Copyright © 2005, European Society of Cardiology
Mycophenolate mofetil (MMF): Firing at the atherosclerotic plaque from different angles?
aDepartment of Vascular Medicine, Academic Medical Center, Meibergdreef 9, 1105 AZ, Amsterdam, The Netherlands
bAlavita Corporation, Menlo Park, California, USA
cCentre for Molecular Medicine and Therapeutics, Department of Medical Genetics, University of British Columbia, Vancouver, Canada
* Corresponding author. Fax: +31 20 5669343. Email address: e.s.stroes{at}amc.uva.nl
Atherosclerosis is characterized by a persistent, low-grade inflammatory state in which immune cell activation is inseparably linked to plaque formation and destabilization. The T-lymphocyte in particular has emerged as a pivotal player throughout the course of atherogenesis. As a consequence, the concept that immune modulation is a suitable target for cardiovascular prevention is currently an important focus of research.

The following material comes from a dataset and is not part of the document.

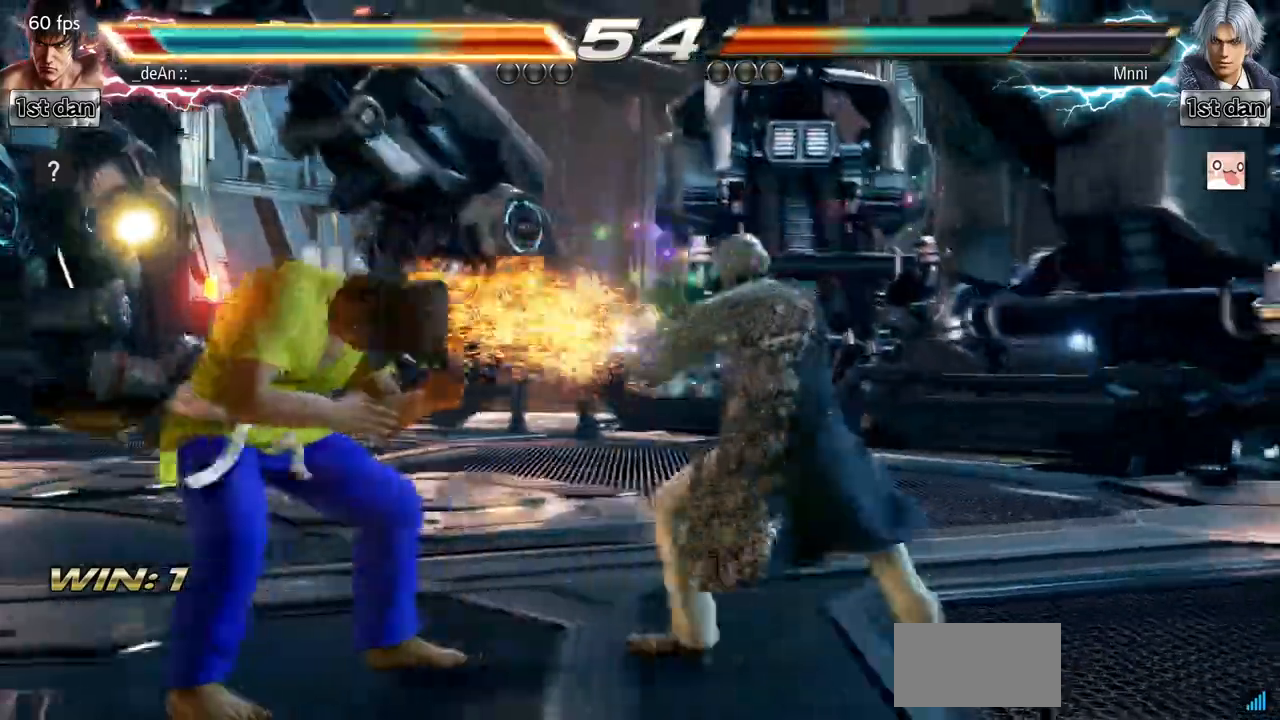
{"dt_ms": 500, "buttons": [], "left_stick": "down", "events": [[367, "left_stick", "down"]]}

Mycophenolate mofetil (MMF) has emerged as a non-competitive inhibitor of inosine monophosphate dehydrogenase (IMPDH) that exerts cytostatic effects, particularly on proliferating T-lymphocytes. In addition, MMF has other immune-modulating effects, such as downregulation of the expression of adhesion molecules and attenuation of monocyte and macrophage responses. Given the added benefit that MMF is well tolerated, this immunosuppressive agent constitutes an attractive candidate for the modulation of inflammatory activation in atherogenesis. The present review provides an overview of the potential anti-atherogenic properties of MMF.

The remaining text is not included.